• [TEXT]:
....

29.7.11

And just to make us wistful at the end of the week. Here is my local pub in North London in the 1960s, photo taken from the amazing Viewfinder site. Naturally the lamp-post is no longer there and has not been for the last thirty years. This is how the Wells looks nowadays. Of course it is amazing the building itself is still there (how has this happened?!). But still, once having seen the lamp-post one cannot help but mourn it.

28.7.11

More from the English Heritage website. This is Cambridge, Fitzwilliam Street, which EM Forster writes about lyrically in The Longest Journey (a little further along to the right is the ditch running along beside the pavement, which bicycles fall into). Every single one of these traffic signs and posts should be removed. They would be in Holland.

27.7.11

But maybe things are changing. This is Kensington High Street, after the clutter-reducing exercise which then dramatically reduced accidents. The white lines are a pity, but in reality they wouldn't often be so conspicuous because of traffic. And there are still improvements that could be made. But the lack of railings, rubbish bins and signs, the lack of 'management' of pedestrians although their safety increased, is heartening to those who notice their surroundings.

26.7.11

This is Kew Bridge, admittedly in a photograph from the 2004 English Heritage booklet Save Our Streets so it's possible someone will write to say that the railings have disappeared, the lamp-posts and traffic lights been neatened. Or alternatively someone will write to say that the traffic engineers have made things even worse. It's hard to see but the pub on the left is actually rather a beautiful building and to the right there's a row of houses that would be beautiful if not completely hidden by road signs, railings and advertisements.

25.7.11

Over the next few weeks many of us will be leaving the city, looking for harmony, beauty, peace and quiet. One of the villains of British life at the moment is the traffic engineer. He (or she) is allowed to to do whatever he likes both in the urban environment and the countryside, always in the name of safety and always to catastrophic effect aesthetically; but aesthetics count for nothing and so it goes on. This week on the Post will celebrate English Heritage's Save Our Streets campaign. It began in 2004 and presumably has made some improvements although it's sometimes hard to see that it has; however, perhaps once or twice we have walked down a street thinking, this is curiously free of rubbish bins and signs and painted lines and railings to herd pedestrians on the pavement.... Here is Bath (railing free in fact but there's room for much improvement). We did notice, a month ago, as we were having our Sack of Bath walk, eying up the frightful buildings that went up in the '60s and '70s to replace the beautiful houses, that the streets themselves badly needed a Betjemanesque saviour.

....

• [DIRECTIONS]:
• a. In the street blog, which Cambridge street does EM Forster write about lyrically in The Longest Journey?
• b. Carry the street blog on from its final sentence.
The lines after this are separate material with no connection to the street blog.

• [Point correspondence tracking data]:

....

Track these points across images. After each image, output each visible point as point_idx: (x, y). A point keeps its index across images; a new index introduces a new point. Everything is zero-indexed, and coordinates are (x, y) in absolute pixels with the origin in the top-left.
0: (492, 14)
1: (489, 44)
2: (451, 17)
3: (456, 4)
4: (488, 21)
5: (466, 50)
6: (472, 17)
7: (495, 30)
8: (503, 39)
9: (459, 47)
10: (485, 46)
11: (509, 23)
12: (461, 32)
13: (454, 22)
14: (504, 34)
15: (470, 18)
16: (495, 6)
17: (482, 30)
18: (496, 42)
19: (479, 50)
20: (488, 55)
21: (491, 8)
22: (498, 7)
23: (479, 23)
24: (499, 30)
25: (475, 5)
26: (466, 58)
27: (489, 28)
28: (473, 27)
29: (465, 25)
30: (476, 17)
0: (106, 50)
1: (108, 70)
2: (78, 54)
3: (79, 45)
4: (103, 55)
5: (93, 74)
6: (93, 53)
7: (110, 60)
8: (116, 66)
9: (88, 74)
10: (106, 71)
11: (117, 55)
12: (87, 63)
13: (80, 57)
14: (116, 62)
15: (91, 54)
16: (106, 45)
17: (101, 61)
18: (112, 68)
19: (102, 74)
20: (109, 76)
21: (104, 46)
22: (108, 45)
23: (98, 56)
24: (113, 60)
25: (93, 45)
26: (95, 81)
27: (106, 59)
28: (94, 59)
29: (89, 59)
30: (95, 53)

....

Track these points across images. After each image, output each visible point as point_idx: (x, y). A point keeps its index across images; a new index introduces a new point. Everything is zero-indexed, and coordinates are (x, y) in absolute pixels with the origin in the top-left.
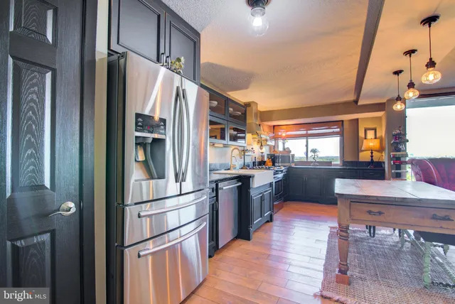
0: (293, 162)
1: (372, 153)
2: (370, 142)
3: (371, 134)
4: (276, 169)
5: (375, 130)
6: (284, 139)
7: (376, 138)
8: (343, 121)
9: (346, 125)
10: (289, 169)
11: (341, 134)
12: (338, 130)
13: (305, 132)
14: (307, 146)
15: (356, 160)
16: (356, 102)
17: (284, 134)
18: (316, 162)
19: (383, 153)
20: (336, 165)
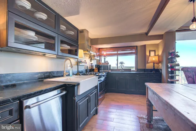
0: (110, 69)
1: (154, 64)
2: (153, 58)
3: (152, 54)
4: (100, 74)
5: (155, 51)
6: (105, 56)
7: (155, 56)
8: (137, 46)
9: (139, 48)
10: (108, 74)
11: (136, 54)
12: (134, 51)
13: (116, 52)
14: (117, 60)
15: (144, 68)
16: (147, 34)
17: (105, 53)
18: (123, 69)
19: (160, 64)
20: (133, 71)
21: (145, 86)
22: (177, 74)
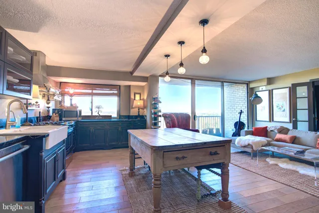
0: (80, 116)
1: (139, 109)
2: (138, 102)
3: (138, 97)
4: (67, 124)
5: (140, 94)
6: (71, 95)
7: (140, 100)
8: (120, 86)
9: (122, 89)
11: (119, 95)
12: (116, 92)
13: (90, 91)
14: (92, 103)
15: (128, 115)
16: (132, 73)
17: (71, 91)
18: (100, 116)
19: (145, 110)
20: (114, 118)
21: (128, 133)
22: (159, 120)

....

• [SOLVED PROBLEMS]:
• a. Fitzwilliam Street.

• b.
22.7.11

On the Beach, Ostend by Frans Gailliard (1861-1932) – this is probably a detail, if anyone knows where the actual painting is do write and tell us. The scene would be exactly the same nowadays except that people would be wearing less; but the sounds and smells and the feelings of the woman in the chair (mingled happiness and tiredness) would not have changed at all in the last hundred years.

21.7.11

A Victorian Family at the Seaside (detail) Charles Wynne Nicholls © Wolverhampton Art Gallery. There's a whole novel in this painting, perhaps by the writer whom I'm tempted to call the C19th Dorothy Whipple ie. Mrs Gaskell. (A reader emailed to say that Monday's painting reminded him of EM Forster and we did agree that it was Forsterian in atmosphere; but of course he rarely wrote about small children and their mothers, or France. So we suggested the French scenes in Someone at a Distance; except that the viper Louise is a million miles from the kindness and calm of the mother in the painting. This got the Persephone girls returning to the perennial subject of why Forster is undoubtedly a great novelist – possibly even the greatest of the C20th – and the blessed Dorothy is not, and yet she is so tremendously readable and so unforgettable and what does this make her in the scale of things – quite great?)

20.7.11

Summer Time, Gloucestershire 1860 by James Archer (1824-1904) © National Gallery of Scotland, Edinburgh.

19.7.11

Holiday 1935 by Harry Morley (1881-1943) is © the Geffrye Museum/Bridgeman Art Library - a very interesting picture on which many short stories, if not novels, could be based. After this week's episode of Open Book we have been thinking even more than usual about the perennial issue of why Rosamond Lehmann and Margaret Kennedy are 'up there' and Dorothy Whipple and Marghanita Laski are not. Someone like Harry Morley, in comparison with a 'great' painter, also points up this conundrum. Lydia (our Friday girl) tells us that this is now called 'canonicity', cf. the conference she is helping to organise.

18.7.11

In celebration of the holidays, visiting grandchildren, buckets and spades: this week on the Post pictures of children taken from the Children in Art diaries Save the Children did in 1989 and 1990. The Brioche by Victor Gabriel Gilbert (1847-1933) was on the front of the 1990 diary. Presumably Gilbert is despised by art historians because he painted children and flowers. Yet his work is firmly the right side of kitsch – the 'moment in time' is palpable and the detail is fascinating.

15.7.11

Last picture of women's working lives inspired by Made in Dagenham (cf. the Fortnightly Letter going up later today): a still from the 1924 film of The Home-Maker which we sometimes show at the BFI. Here Evangeline is suggesting to a customer that a different dress might be better, and her employer is wondering what she is doing (answer: being a very successful saleswoman).

14.7.11

Lyons Corner House, Oxford Street, 1928 when it opened, thanks for the speedy info that came in just as California was going to sleep. And many thanks for the corrections to yesterday's post – judging by the clothes the queue is 1970s not 1950s; and once the mid-West had got up, a reader from Chicago wrote to say that some nifty googling had elicited that the Holborn Bakery was in Lamb's Conduit Street itself. Now changed.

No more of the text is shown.